● What you need to do
- 1) Please transcribe everything in the goal-setting transcript from "You got to remember your" down to "have your personal objectives.".
- 2) List the ways the goal-setting transcript says a person must be willing to do whatever the plan calls for.

● Source

The content of this recording is copyrighted by Sandler systems LLC, All Rights Reserved.
This is the Building Blocks of Success with Glenn Mattson,
Glenn Mattson:
Hey everybody, welcome back to The Building Blocks of Success. Yeah, you know, as we start to get into this new season and taking a look at where we are right now. Then lots of episodes, lots of conversations about goal setting. We know that you need to understand what your goals are, so you understand what your passions and your motivations are. You do not have goals that are somebody else's. You got to have goals that are yours.
You got to remember your goals are what gets you out of bed every morning. Not you're not going to go to work for somebody else. You're not going to go to work to make someone else money. You're going to go to work for you. So you need to understand your why behind the what. A lot of you, in the beginning of your career, have such fear about what's going on. It immobilizes you. Your goals for the future don't have to be something that's so black and white that it's got 17 pages of how tos. For some people, and I'm one of them, I had a very simple goal, which was, stop being afraid. That meant a lot of stuff. I'd stop going into sales calls afraid. Stop being afraid to ask the right questions. Stop being afraid to press, you know, a little confrontational. Stop being afraid of prospecting. Stop being afraid to know. So those are very powerful, but you got to have your personal objectives.
Glenn Mattson:
First thing is, is get your personal objectives. You gotta remember, you gotta have something you're willing to fight for. We've talked about this 7 million times from Sunday, but it's called IPDE: identify what you want, put a plan together to get it, that's the I and the P, the D is the most important piece. That's the decision. That is, are you willing to do whatever the plan calls for, legally, morally and ethically. But are you willing to do it? Most people say, yeah, yeah, yeah, I'm really, I want to do this, and within a week they start making excuses why they can't make it. Within a week, they start making excuses on why they didn't get certain things done. You got to remember, do not make this difficult. Human development is 99% mental. It's mental. It's all about our comfort zone.

Source records
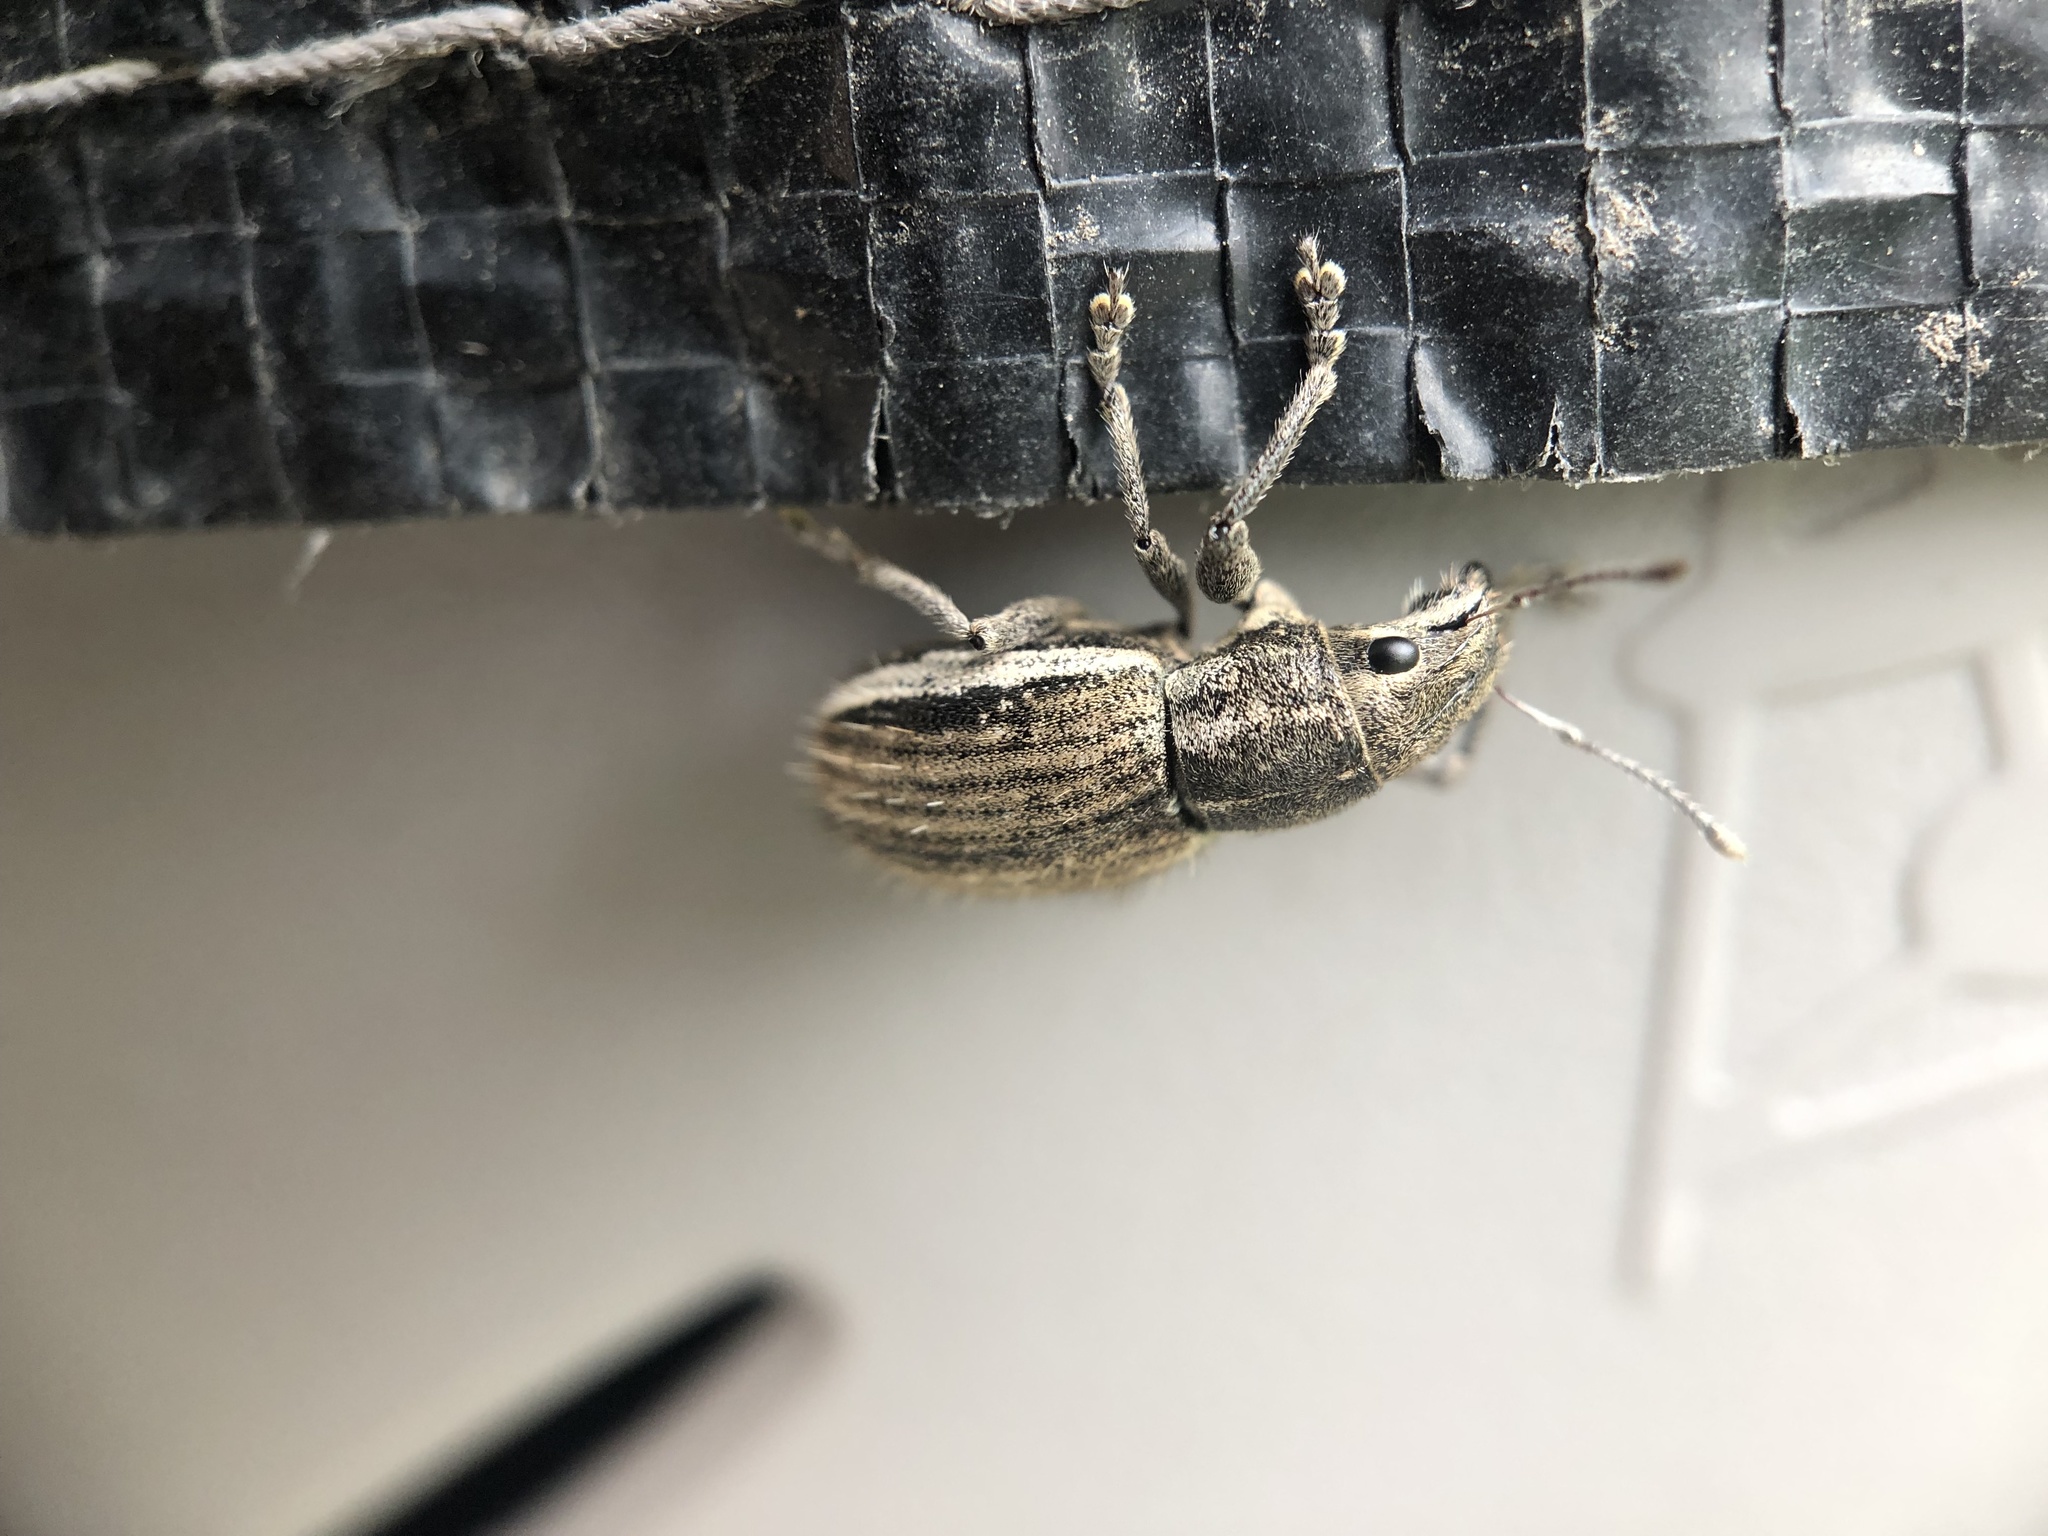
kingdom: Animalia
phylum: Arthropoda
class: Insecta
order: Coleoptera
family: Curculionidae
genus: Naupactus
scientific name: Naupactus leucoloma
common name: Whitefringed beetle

...

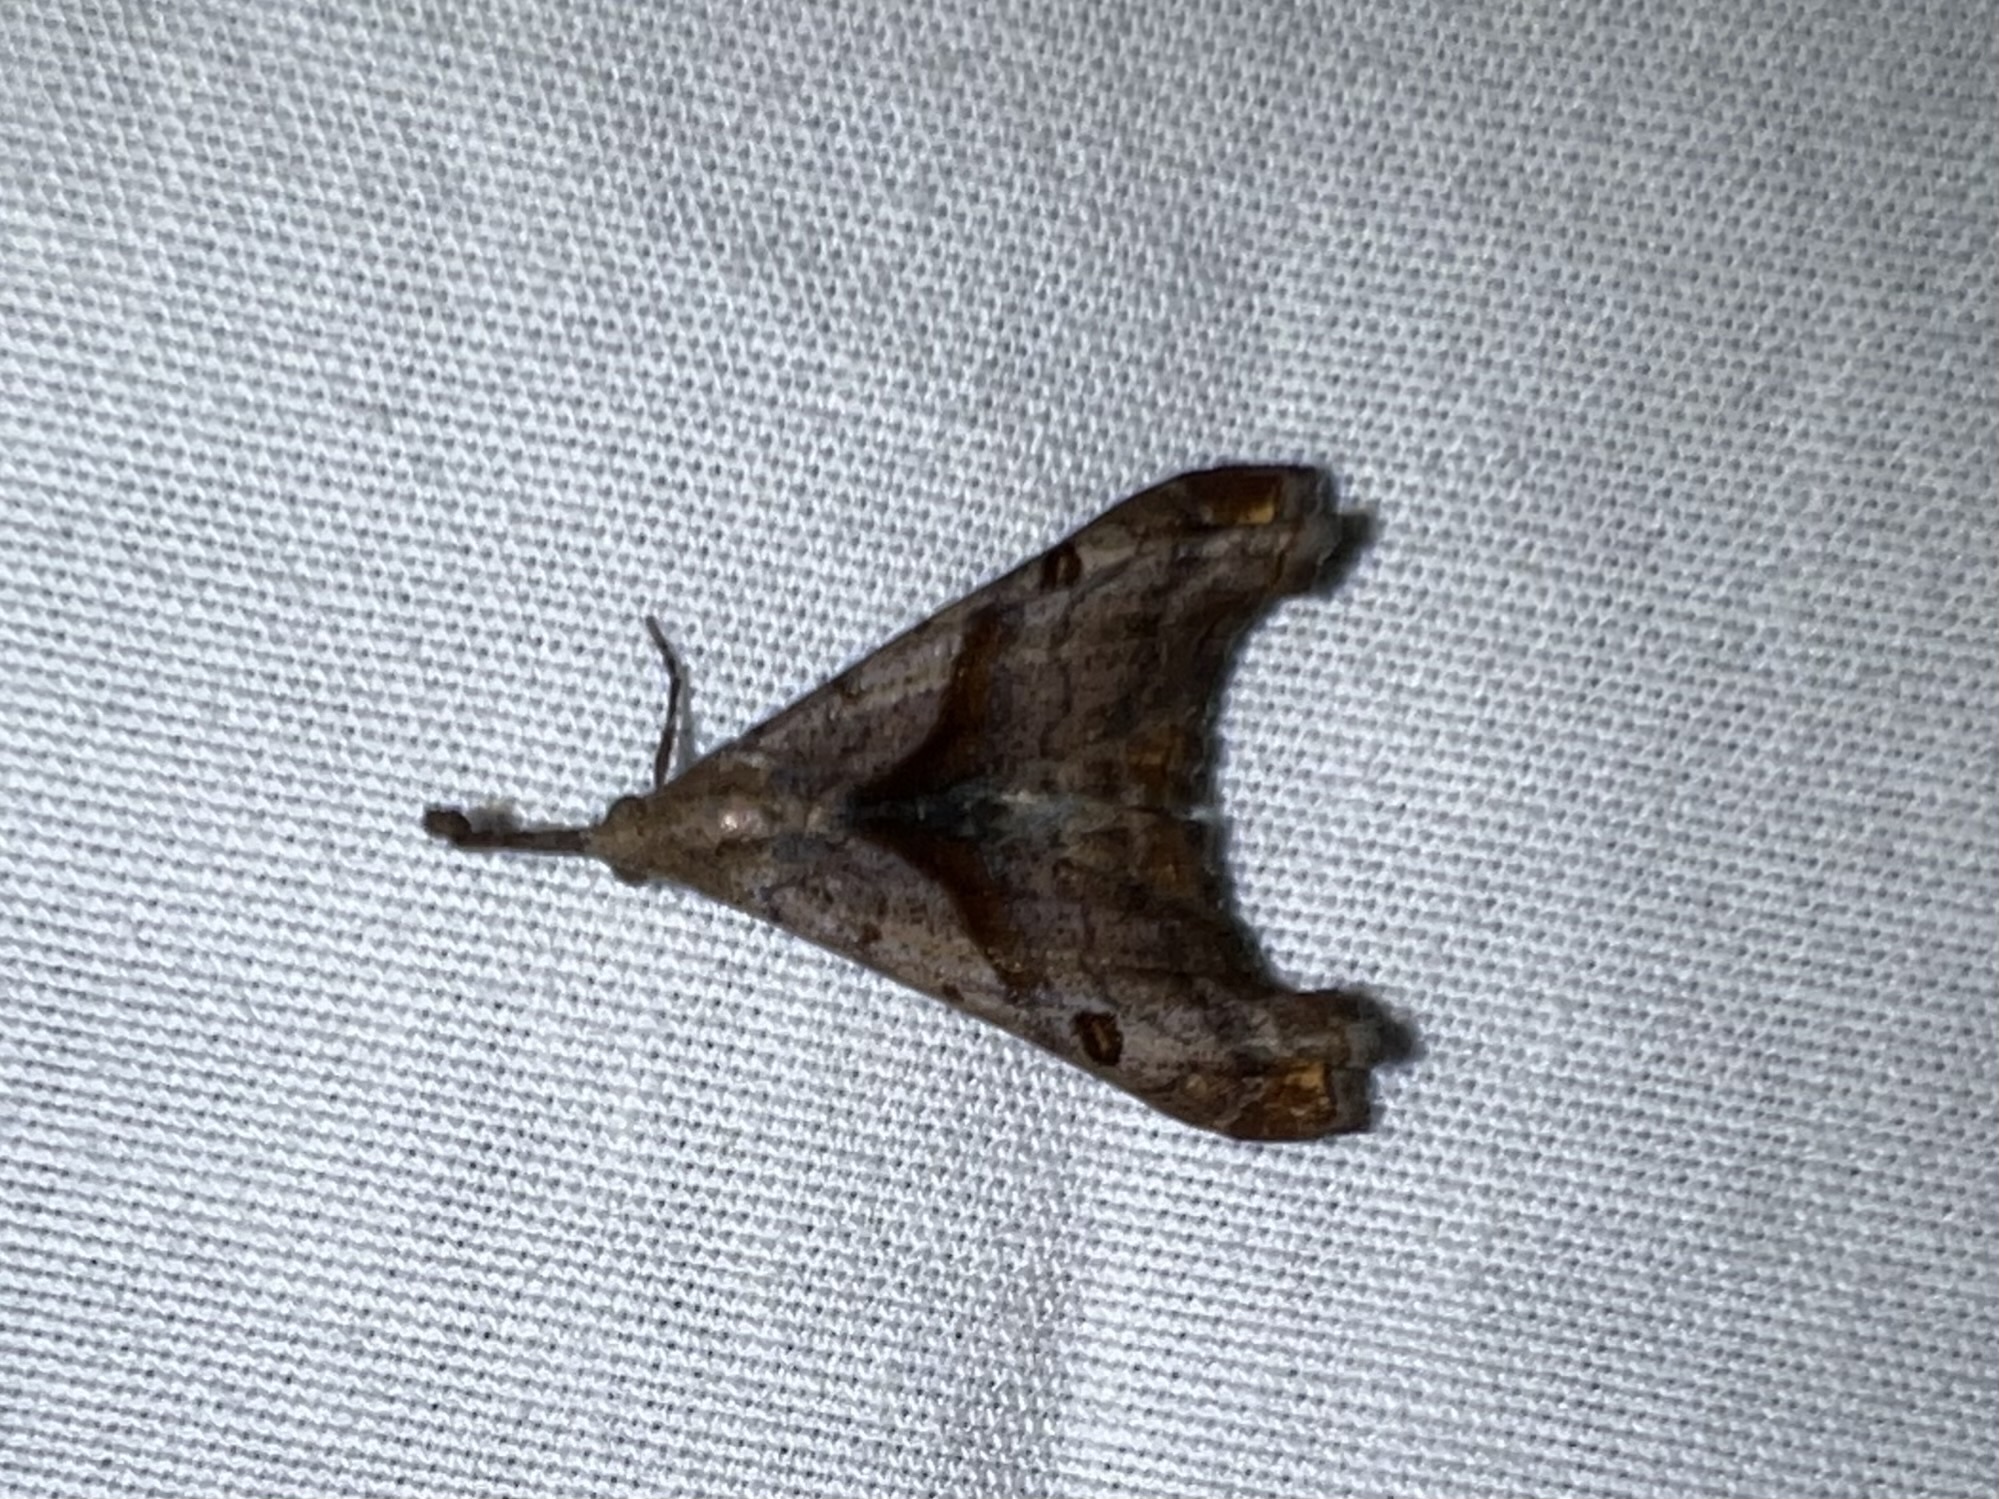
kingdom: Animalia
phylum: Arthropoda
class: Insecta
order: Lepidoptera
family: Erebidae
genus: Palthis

● Outputs for the tasks
- 1)
You got to remember your goals are what gets you out of bed every morning. Not you're not going to go to work for somebody else. You're not going to go to work to make someone else money. You're going to go to work for you. So you need to understand your why behind the what. A lot of you, in the beginning of your career, have such fear about what's going on. It immobilizes you. Your goals for the future don't have to be something that's so black and white that it's got 17 pages of how tos. For some people, and I'm one of them, I had a very simple goal, which was, stop being afraid. That meant a lot of stuff. I'd stop going into sales calls afraid. Stop being afraid to ask the right questions. Stop being afraid to press, you know, a little confrontational. Stop being afraid of prospecting. Stop being afraid to know. So those are very powerful, but you got to have your personal objectives.

- 2)
Legally
Morally
Ethically